Pour eux, par exemple, les ferrailles préparées et prêtes à l'enfournement sont assimilables à des produits consommés par les usines sidérurgiques du monde entier. Les assimiler à des déchets présente le risque de désavantager leur recyclage. Mais les définir comme « produit » risque de les voir soumis à la directive REACH. Les choses ne sont pas simples, dans ce domaine où la définition de déchet repose avant tout sur des concepts juridiques et non scientifiques.
Pour l'heure, le commerce international de ces matières premières secondaires repose sur la réglementation européenne du 12 juillet 2007 autorisant le transfert transfrontalier de déchets non dangereux accompagnés d'un bordereau. Les déchets dangereux doivent être traités sur place, exceptés les déchets nucléaires. Mais là encore, le contrôle aux frontières pose problème. Il est à l'origine du blocage de la nouvelle révision de la directive Cadre sur les déchets. En effet, le contrôle suppose l'ouverture des containeurs. La matière qui s'y trouve est-elle déjà valorisée ou non, est-ce un déchet à éliminer ou à valoriser ? Ces questions alimentent la pression des intérêts opposés au commerce international de ces matières premières secondaires. Au sein de l'Union européenne, les nouveaux pays adhérents souhaitent qu'elles restent dans leurs pays pour répondre à la demande, de même que l'Espagne « au top du recyclage ». Au sein de la Convention de Bâle sur le contrôle transfrontière des mouvements de déchets dangereux, cinq lobbys s'opposent au recyclage des ordinateurs : ils y trouvent les métaux précieux nécessaires à la fabrication de l'acier.
Ainsi à travers le monde, près de 50 pays empêchent le commerce des matières premières secondaires. La Chine a mis en place une politique de licences d'exportation indépendantes des législations de l'OMC. La Russie impose un droit de 5% à l'exportation des ferrailles afin qu'elles restent dans le pays. Soit nous sommes dans un système de libre-échange, soit les matières restent dans les pays mais encore faut-il en avoir besoin, souligne Dominique Maguin. En outre, à chaque exportation, le pays producteur perd la matière constitutive de l'emballage du produit. Et je doute de la capacité d'un pays à s'occuper d'un emballage dans le pays où il a vendu le produit.

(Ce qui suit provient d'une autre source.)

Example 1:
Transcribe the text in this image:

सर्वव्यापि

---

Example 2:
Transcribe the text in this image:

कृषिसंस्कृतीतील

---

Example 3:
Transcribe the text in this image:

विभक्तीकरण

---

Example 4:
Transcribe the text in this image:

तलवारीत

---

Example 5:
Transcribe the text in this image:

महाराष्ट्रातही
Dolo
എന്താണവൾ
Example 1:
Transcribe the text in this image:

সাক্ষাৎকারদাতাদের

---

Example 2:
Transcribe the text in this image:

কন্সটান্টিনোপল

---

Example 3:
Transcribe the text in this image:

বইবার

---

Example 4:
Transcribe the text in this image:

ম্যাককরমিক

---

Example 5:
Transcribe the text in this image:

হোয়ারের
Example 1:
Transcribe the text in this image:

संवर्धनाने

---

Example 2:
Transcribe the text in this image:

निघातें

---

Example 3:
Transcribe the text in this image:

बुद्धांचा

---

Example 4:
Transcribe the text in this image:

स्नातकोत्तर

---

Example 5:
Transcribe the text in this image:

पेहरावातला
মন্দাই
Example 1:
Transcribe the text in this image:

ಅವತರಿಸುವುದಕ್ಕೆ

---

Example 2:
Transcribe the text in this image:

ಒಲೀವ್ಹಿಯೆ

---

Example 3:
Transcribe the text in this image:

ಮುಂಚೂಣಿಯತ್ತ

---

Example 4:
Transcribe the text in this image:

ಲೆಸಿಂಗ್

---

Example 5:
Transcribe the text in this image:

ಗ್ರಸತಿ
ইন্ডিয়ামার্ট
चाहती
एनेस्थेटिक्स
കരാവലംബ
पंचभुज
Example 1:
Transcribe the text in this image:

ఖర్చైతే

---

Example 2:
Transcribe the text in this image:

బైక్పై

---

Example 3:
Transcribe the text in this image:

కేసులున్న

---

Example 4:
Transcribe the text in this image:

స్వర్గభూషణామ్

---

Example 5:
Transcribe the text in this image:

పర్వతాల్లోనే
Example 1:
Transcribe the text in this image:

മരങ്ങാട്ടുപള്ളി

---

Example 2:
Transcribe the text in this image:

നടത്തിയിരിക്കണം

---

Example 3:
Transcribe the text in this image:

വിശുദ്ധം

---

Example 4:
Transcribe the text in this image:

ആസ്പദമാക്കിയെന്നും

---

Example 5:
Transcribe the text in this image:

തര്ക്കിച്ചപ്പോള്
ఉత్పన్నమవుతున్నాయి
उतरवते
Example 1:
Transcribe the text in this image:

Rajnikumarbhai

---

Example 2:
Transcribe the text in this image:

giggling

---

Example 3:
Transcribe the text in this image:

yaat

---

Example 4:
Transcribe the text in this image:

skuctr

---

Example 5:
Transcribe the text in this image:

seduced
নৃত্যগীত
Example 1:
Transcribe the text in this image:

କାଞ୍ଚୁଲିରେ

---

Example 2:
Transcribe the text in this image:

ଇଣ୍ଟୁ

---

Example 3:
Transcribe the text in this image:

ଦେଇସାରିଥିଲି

Le BIR souhaite que soit institué un Conseil du Commerce international pour mieux envisager l'obstruction de certains pays à ce marché. Il défend le développement d'un marché international de la production de matières premières secondaires pour la convoyer là où il y a une demande de biens. Tout en faisant en sorte que les déchets non valorisables en matière première secondaire ne partent pas vers les pays pauvres, souligne Francis Veys. Le BIR envisage de créer un observatoire statistique pour recueillir et actualiser les données mondiales et donner sens aux marchés mondiaux.

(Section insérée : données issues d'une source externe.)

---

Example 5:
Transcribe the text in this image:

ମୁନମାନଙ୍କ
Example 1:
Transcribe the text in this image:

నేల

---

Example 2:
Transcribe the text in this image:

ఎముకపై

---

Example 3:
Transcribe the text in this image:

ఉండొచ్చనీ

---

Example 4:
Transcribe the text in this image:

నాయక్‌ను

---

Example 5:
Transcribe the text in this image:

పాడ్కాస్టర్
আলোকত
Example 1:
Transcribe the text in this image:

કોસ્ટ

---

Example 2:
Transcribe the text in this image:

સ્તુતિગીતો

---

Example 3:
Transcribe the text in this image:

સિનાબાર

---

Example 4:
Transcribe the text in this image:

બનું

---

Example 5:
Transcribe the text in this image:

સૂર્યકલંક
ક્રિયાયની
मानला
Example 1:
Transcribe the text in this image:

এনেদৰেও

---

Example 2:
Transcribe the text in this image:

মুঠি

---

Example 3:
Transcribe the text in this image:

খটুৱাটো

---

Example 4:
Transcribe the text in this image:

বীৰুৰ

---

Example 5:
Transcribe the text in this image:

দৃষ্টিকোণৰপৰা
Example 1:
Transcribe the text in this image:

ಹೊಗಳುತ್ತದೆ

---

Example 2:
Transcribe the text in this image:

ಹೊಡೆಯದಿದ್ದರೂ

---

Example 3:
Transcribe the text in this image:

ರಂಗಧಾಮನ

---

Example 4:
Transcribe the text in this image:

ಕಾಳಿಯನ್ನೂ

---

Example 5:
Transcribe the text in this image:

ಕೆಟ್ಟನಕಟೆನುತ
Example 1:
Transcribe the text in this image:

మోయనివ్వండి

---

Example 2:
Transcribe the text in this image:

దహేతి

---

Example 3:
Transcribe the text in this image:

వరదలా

Un atout contre le changement climatique
Pour assoire son positionnement, le bureau entend démontrer l'intérêt environnemental du recyclage matière. En effet, une étude australienne indique que les activités de recyclage permettent une réduction de 8,8 Mt de CO2, dont 86% grâce au secteur de l'aluminium (bien que seules 8% des matières soient recyclées dans ce secteur), 24% grâce au secteur des ferrailles et 14% au secteur du papier. Nous sommes convaincus que nos activités ont une activité positive, c'est pourquoi nous allons calculer leur empreinte écologique, souligne Dominique Maguin. Dans les prochaines semaines, le BIR remettra son pré-rapport sur le recyclage et les économies de CO2.